I quadri di questa mostra non hanno titolo.
Una lettera, seguita da un numero progressivo, li identifica per esigenze pratiche. Voglio dire che vanno visti nel loro insieme, momenti di un unico discorso che non accetta più il quadro come un pezzo di bravura più o meno riuscito.
Non c’è titolo perché non c’è racconto, quindi manca l’immagine, l’immagine è il quadro stesso.
La qualità. In pittura viene riferita inevitabilmente all’abilità dell’artista, alle sue doti. Mentre invece ogni forma di espressione può vivere solo come fatto mentale, come elaborazione di proposte, come creazione di linguaggio. E allora la qualità retrocede a livello di percezione individuale e acquista valore la serie, il processo, il divenire del problema, le soluzioni proposte nel loro insieme.

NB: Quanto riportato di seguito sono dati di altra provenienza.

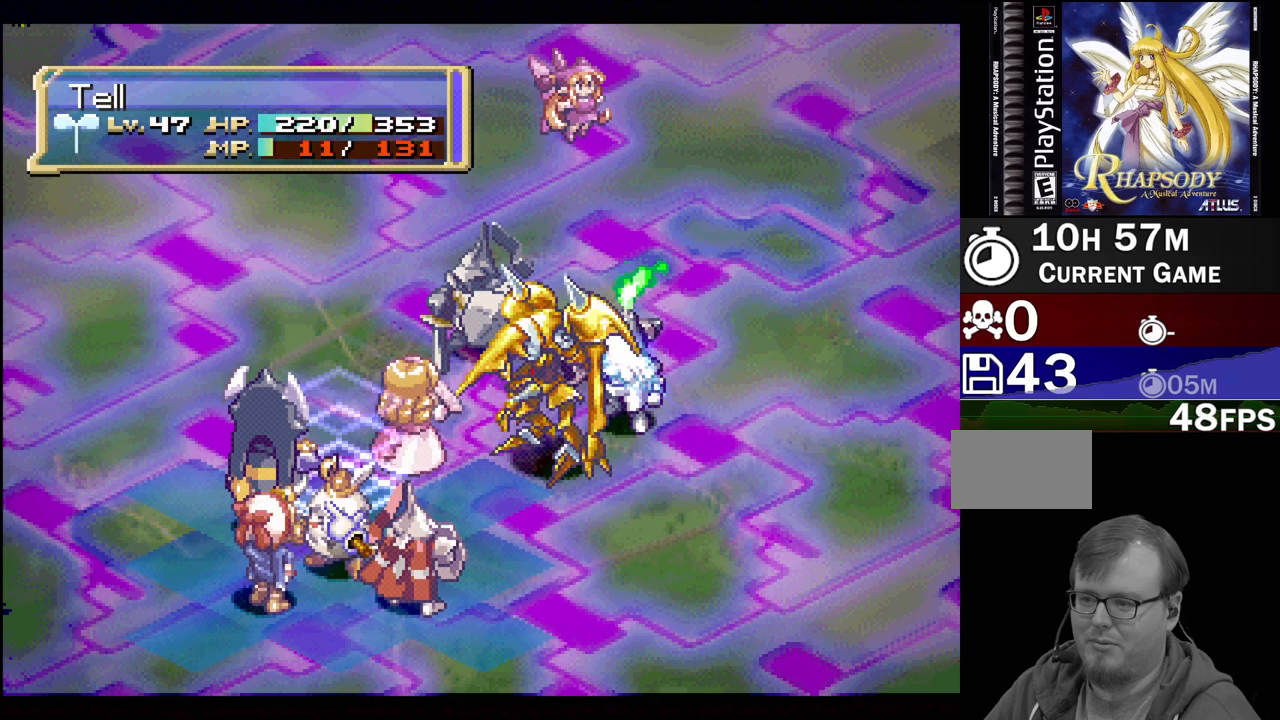
{"buttons": [], "events": [[267, "DPAD_RIGHT", "down"], [283, "DPAD_DOWN", "down"], [400, "DPAD_DOWN", "up"], [400, "DPAD_RIGHT", "up"]]}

Il colore, un colore base, puro o composto.
Colori acrilici. Il laboratorio del pittore si trasforma, ancora una accelerazione della fantasia. L’avventura del fare, la scoperta di una nuova alchimia senza segreti, la mancanza di letteratura: le ragioni di una scelta.
Lo spazio, campo virtuale e illimitato, si è fatto più assoluto, catturato da semplici punti geometrici (la squadratura del campo).
La luce, matrice del colore, domina il campo e ne determina la tensione, la «virtualità», lo spessore. Muore il mito della geometria, i confini del quadro si annullano, la libertà si ancora ad un ordine mentale, alla realtà.
(Il quadro non è una «rivelazione miracolosa»).
La cornice scompare, il quadro gira dietro la tela ma non diventa oggetto. La pittura rimane pittura, ma è finito il «gesto» del dipingere.